Golongan darah O, jelas Yuyun, sebetulnya memiliki antigen yaitu H yang kemudian menghasilkan antibodi. Antigen ini bisa bersifat heterozigot (Hh) atau homozigot (HH/hh). Antigen heterozigot atau homozigot HH bisa terlihat di permukaan eritrosit dan menjadi golongan darah O seperti biasanya.
Kondisi ini tidak terjadi pada golongan darah parabombay. “Parabombay memiliki antigen homozigot hh, yang tidak bisa terlihat di permukaan. Kondisi ini baru akan terlihat bila darah kemudian lisis walau diberi donor dari golongan yang sama. Kondisi juga bisa terlihat melalui uji khusus antigen,” kata Yuyun.
Hal ini serupa dengan yang tercantum dalam situs National Centre for Biology Information (NCBI). Dalam salah satu bahasan dikatakan, parabombay menunjukkan adanya antigen H dan aktivitas anti-H yang lemah. Kondisi ini hanya bisa terlihat pada suhu 4°C, atau menggunakan teknik absorpsi dan elupsi. Akibatnya parabombay kerap dimasukkan dalam golongan darah O.
Sebagai golongan darah yang jarang dimiliki, PMI pun tidak memiliki donor atau stok darah parabombay. “Saat ini dalam data kita hanya ada dua donor parabombay, yang berdomisili di Jakarta dan Solo. Kita juga tidak memiliki stok darah sesuai, karena memang permintaannya sangat jarang. Selain itu umur darah tidak lama hanya 28-35 hari,” kata Yuyun.

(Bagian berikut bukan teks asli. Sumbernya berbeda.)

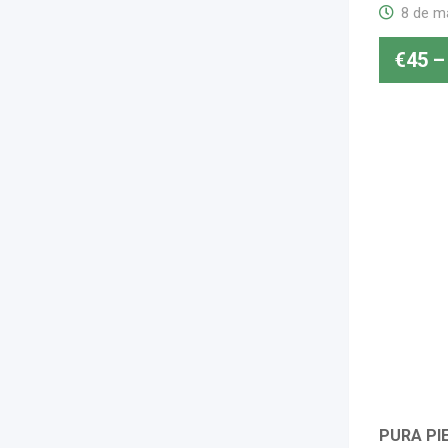
8 de m
€
45
–
PURA PIE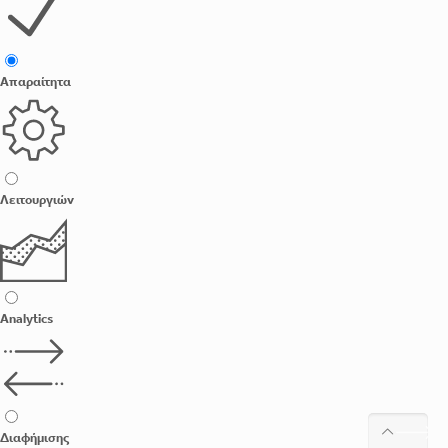
Απαραίτητα
Λειτουργιών
Analytics
Διαφήμισης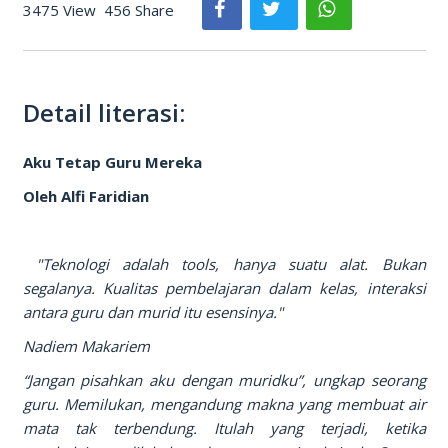
3475 View
456 Share
Detail literasi:
Aku Tetap Guru Mereka
Oleh Alfi Faridian
"Teknologi adalah tools, hanya suatu alat. Bukan
segalanya. Kualitas pembelajaran dalam kelas, interaksi
antara guru dan murid itu esensinya."
Nadiem Makariem
“Jangan pisahkan aku dengan muridku”, ungkap seorang
guru. Memilukan, mengandung makna yang membuat air
mata tak terbendung. Itulah yang terjadi, ketika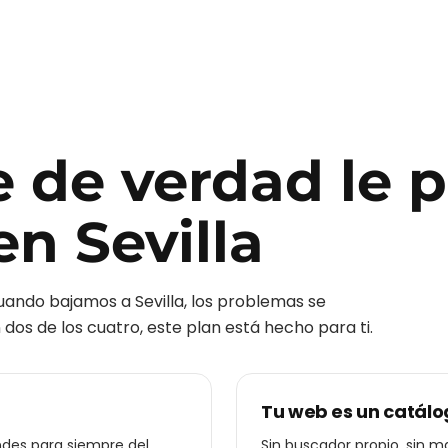
e de verdad le 
en
Sevilla
cuando bajamos a
Sevilla
, los problemas se
dos de los cuatro, este plan está hecho para ti.
Tu web es un catál
ndes para siempre del
Sin buscador propio, sin ma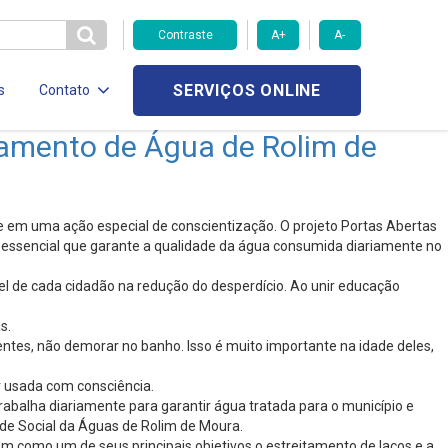
Contraste
A+
A-
SERVIÇOS ONLINE
s
Contato
amento de Água de Rolim de
em uma ação especial de conscientização. O projeto Portas Abertas
o essencial que garante a qualidade da água consumida diariamente no
pel de cada cidadão na redução do desperdício. Ao unir educação
s.
ntes, não demorar no banho. Isso é muito importante na idade deles,
r usada com consciência.
rabalha diariamente para garantir água tratada para o município e
de Social da Águas de Rolim de Moura.
m como um de seus principais objetivos o estreitamento de laços e a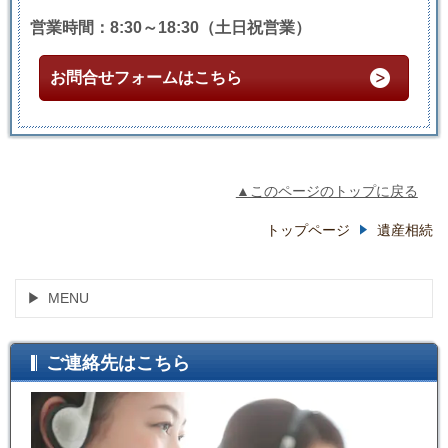
営業時間：8:30～18:30（土日祝営業）
お問合せフォームはこちら
▲このページのトップに戻る
トップページ
遺産相続
MENU
ご連絡先はこちら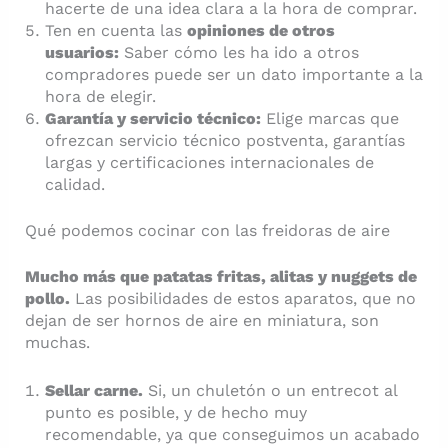
hacerte de una idea clara a la hora de comprar.
Ten en cuenta las
opiniones de otros
usuarios:
Saber cómo les ha ido a otros
compradores puede ser un dato importante a la
hora de elegir.
Garantía y servicio técnico:
Elige marcas que
ofrezcan servicio técnico postventa, garantías
largas y certificaciones internacionales de
calidad.
Qué podemos cocinar con las freidoras de aire
Mucho más que patatas fritas, alitas y nuggets de
pollo.
Las posibilidades de estos aparatos, que no
dejan de ser hornos de aire en miniatura, son
muchas.
Sellar carne.
Si, un chuletón o un entrecot al
punto es posible, y de hecho muy
recomendable, ya que conseguimos un acabado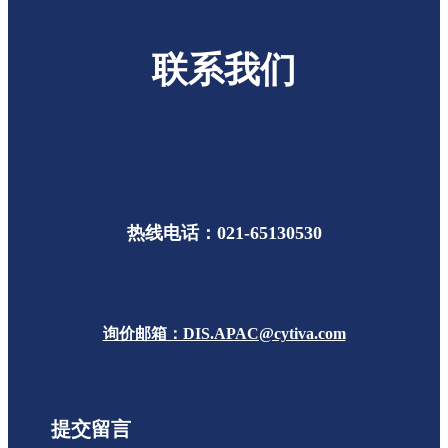
联系我们
热线电话：021-65130530
询价邮箱：DIS.APAC@cytiva.com
提交留言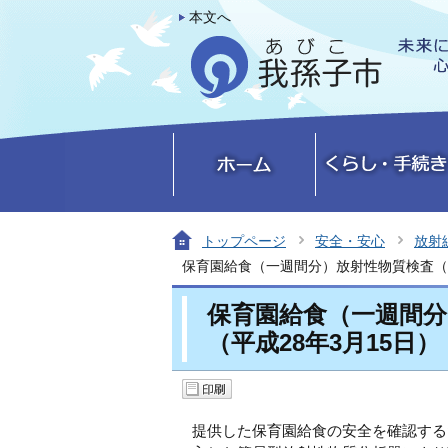
本文へ
トップページ
安全・安心
放射
保育園給食（一週間分）放射性物質検査（事
保育園給食（一週間分
（平成28年3月15日）
提供した保育園給食の安全を確認する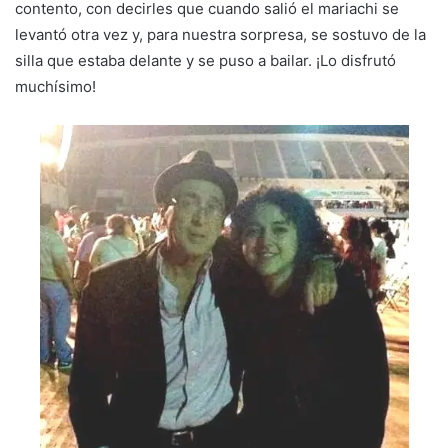
contento, con decirles que cuando salió el mariachi se
levantó otra vez y, para nuestra sorpresa, se sostuvo de la
silla que estaba delante y se puso a bailar. ¡Lo disfrutó
muchísimo!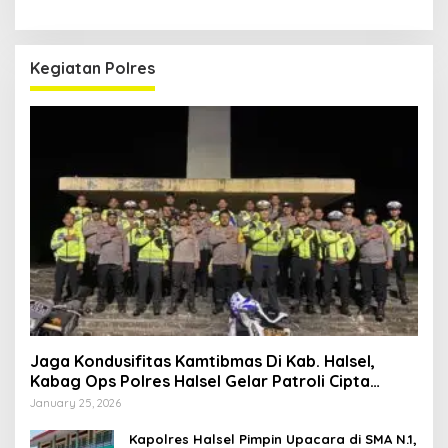
Kegiatan Polres
Jaga Kondusifitas Kamtibmas Di Kab. Halsel,
Kabag Ops Polres Halsel Gelar Patroli Cipta
Kondisi
January 25, 2026
Kapolres Halsel Pimpin Upacara di SMA N.1,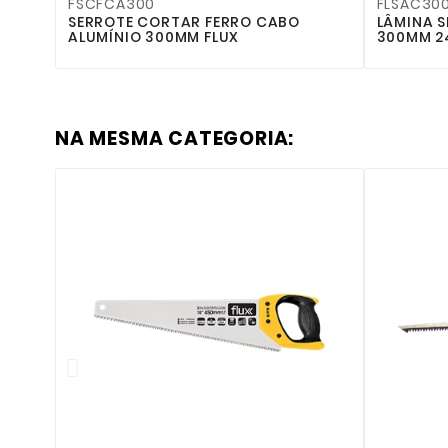
FSCFCA300
FLSAC30
SERROTE CORTAR FERRO CABO
LÂMINA 
ALUMÍNIO 300MM FLUX
300MM 24
NA MESMA CATEGORIA: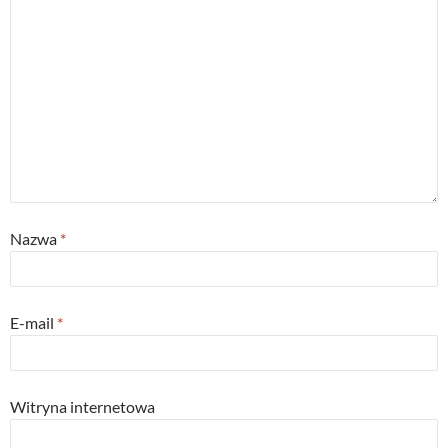
Nazwa
*
E-mail
*
Witryna internetowa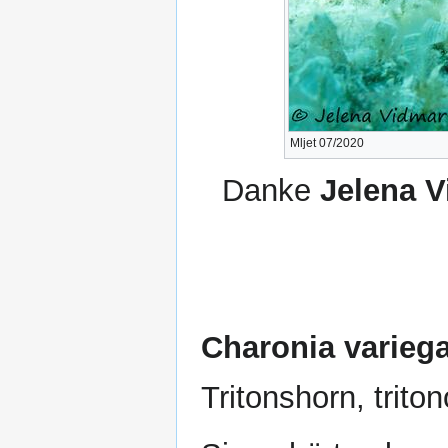
Mljet 07/2020
Danke
Jelena 
Charonia varieg
Tritonshorn, trito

Meski begitu, Yuyun mengatakan, sebetulnya tidak ada masalah dengan golongan darah parabombay. Pemilik golongan darah ini masih bisa hidup sehat dan normal, layaknya golongan darah lain. Masalah baru muncul jika golongan darah parabombay membutuhkan tranfusi, dikarenakan jarangnya donor yang tersedia.
Donor untuk pemilik darah parah parabombay biasanya berasal dari keluarga sendiri. “Untuk pemilik darah parabombay yang membutuhkan tranfusi, sebaiknya segera cari di keluarganya. Dalam keluarga bisa dipastikan ada yang memiliki golongan darah sama,” kata Yuyun.
Tak bergantung ras
Penyebaran golongan darah parabombay sama sekali tidak bergantung ras. Penyebaran semata bergantung pada jenis antigen yang dimiliki. Bila pemilik golongan darah O berantigen Hh menikah dengan orang dengan golongan darah sama, maka kemungkinan 25 persen anaknya memiliki golongan darah O parabombay. Tentunya, pemilik antigen Hh bisa berasal dari dalam atau luar Indonesia.
Hal ini jelas berbeda dengan penggolongan berdasarkan rhesus. “Dalam rhesus, kemungkinan besar rhesus negatif dimiliki warga Amerika, Eropa, atau Australia. Sedangkan orang Indonesia sebagian besar berhesus positif. Parabombay sama sekali tidak bergantung pada ras, semata jenis antigen yang ada,” kata Yuyun.